Living subterranean while saving for a mortgage

My partner and I live the subterranean lifestyle. That is—we live in a basement suite.

To the editor:

Re: Secondary Suites Not Good For Single-Family Areas, June 26 Capital News.

I read this letter, that states secondary suites are “cancer” to single family neighbourhoods. The letter goes on to state the three major downsides to secondary suites are: More road traffic, higher real estate prices and city tax collectors collecting tax from landlords who rent out their secondary suites.

My partner and I live the subterranean lifestyle. That is—we live in a basement suite. I hold a university degree while my partner is a journeyman in his trade and we both are fully employed and make a middle-income.

We would love to live in a single-family home such as a small house or townhouse. The sad reality is that we cannot simply afford to rent an entire house to ourselves. Rather than get an additional roommate or two we have opted to rent within our means and as a result we live in someone’s basement suite.

This is a reality for many residents of the Okanagan. Regulation of secondary suites ensures that my partner and I, and many others like us, are not being taken for a ride.

I guarantee you that renters do not ask if the space they are renting is ‘legal’ if it means staying out of the elements and sleeping somewhere warm and relatively safe. This means that regulation of secondary suites is a great thing for renters looking for safe suites to rent.

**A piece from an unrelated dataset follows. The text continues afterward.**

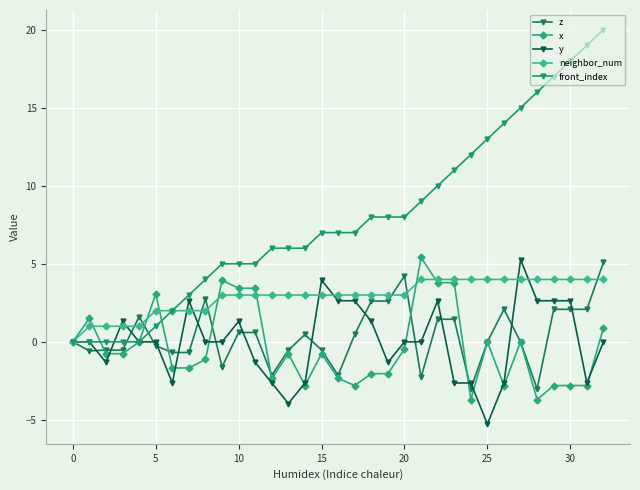

At which label does z reach its minimum?

24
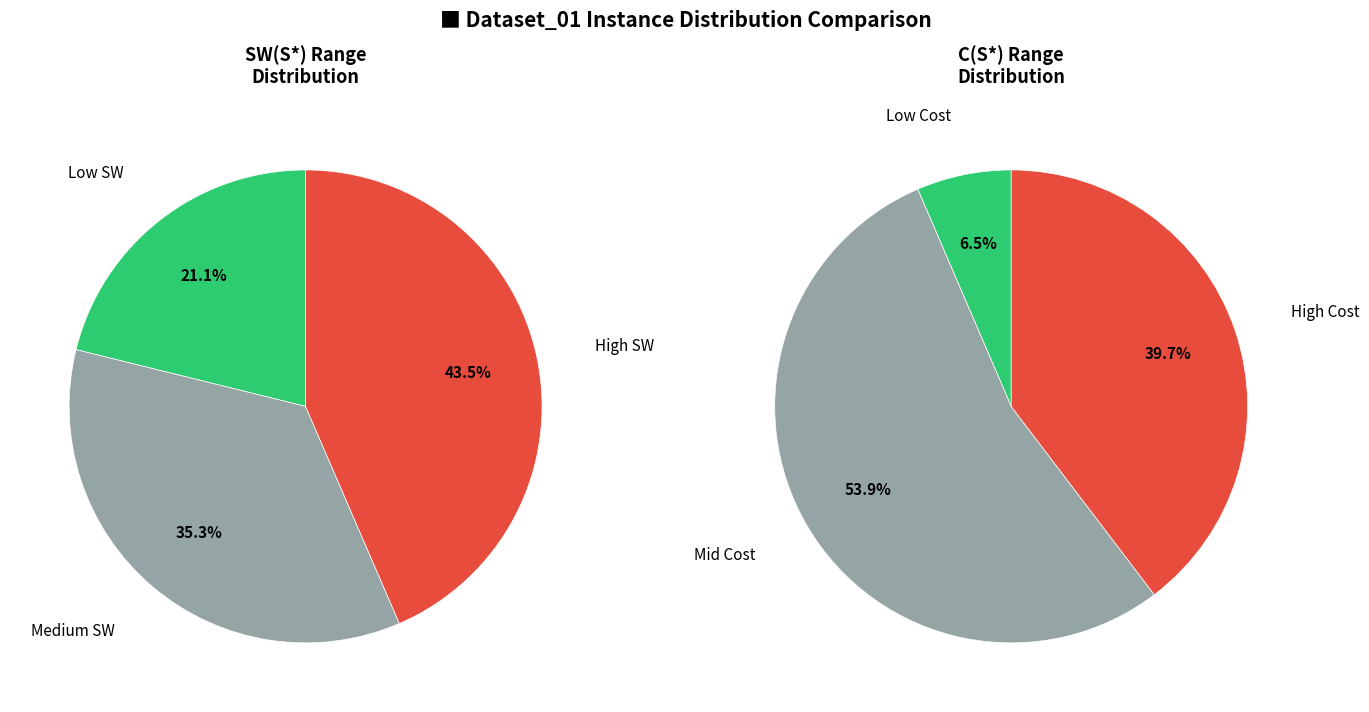

Does any single category account for the majority?

No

I think the bigger issue here is how secondary suites help, especially when you consider how hard it is to find low-income housing in Kelowna. Wouldn’t you rather have that extra 1,000 sq. ft. of basement that you hardly ever use occupied by tenants rather than seeing it empty while people sleep on the streets, or in a shelter or on somebody’s couch? I know I would.

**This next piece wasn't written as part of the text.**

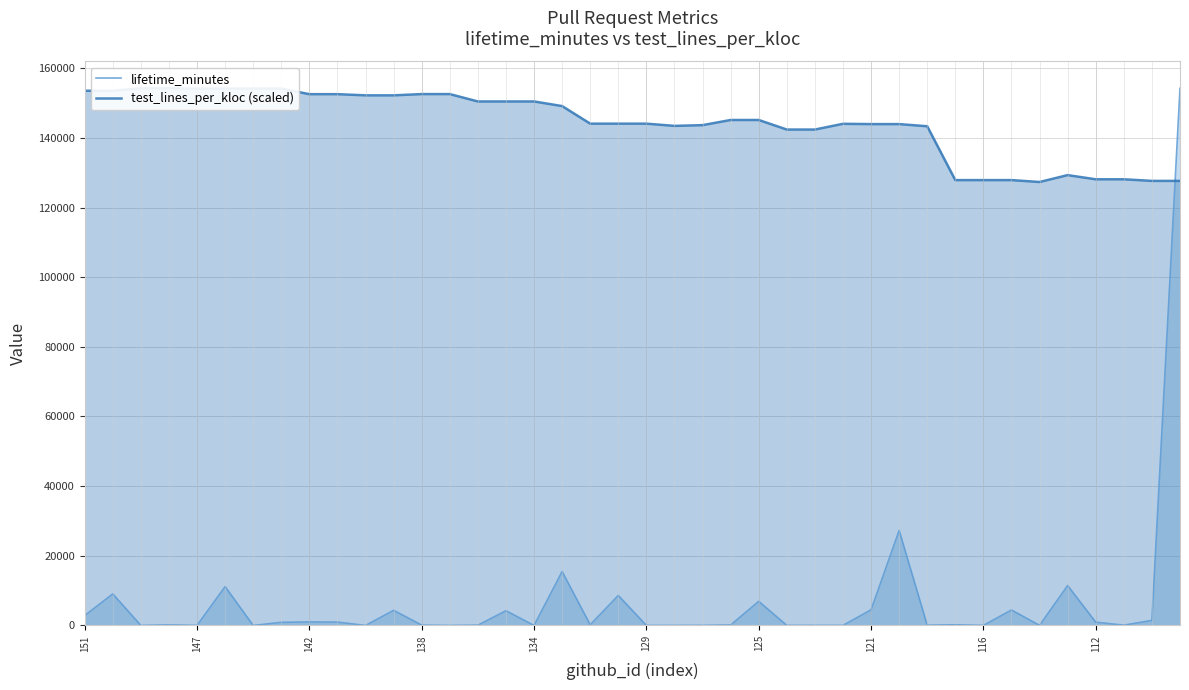

What is the minimum value for test_lines_per_kloc (scaled)?

127335.8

The traffic issue is paltry in my opinion. Perhaps a reform of public transportation in Kelowna may ease traffic issues but I think it will always be an issue regardless of the fact that your neighbour has tenants in his suite.

And as for the tax man: Maybe he can use some of the taxes collected from landlords to pay for better public transit?

I agree that secondary suites, when used as a mortgage helper, could possibly be raising mortgage prices. There is no way my partner and I could afford a single family home (in this sense, a detached home) without either having roommates or a secondary suite. We need to make more money or wait it out. And while we save up a hefty down payment we are left to consider ways to save up money. That means renting as cheaply as possible and that means hanging out ‘underground’ for a few more years.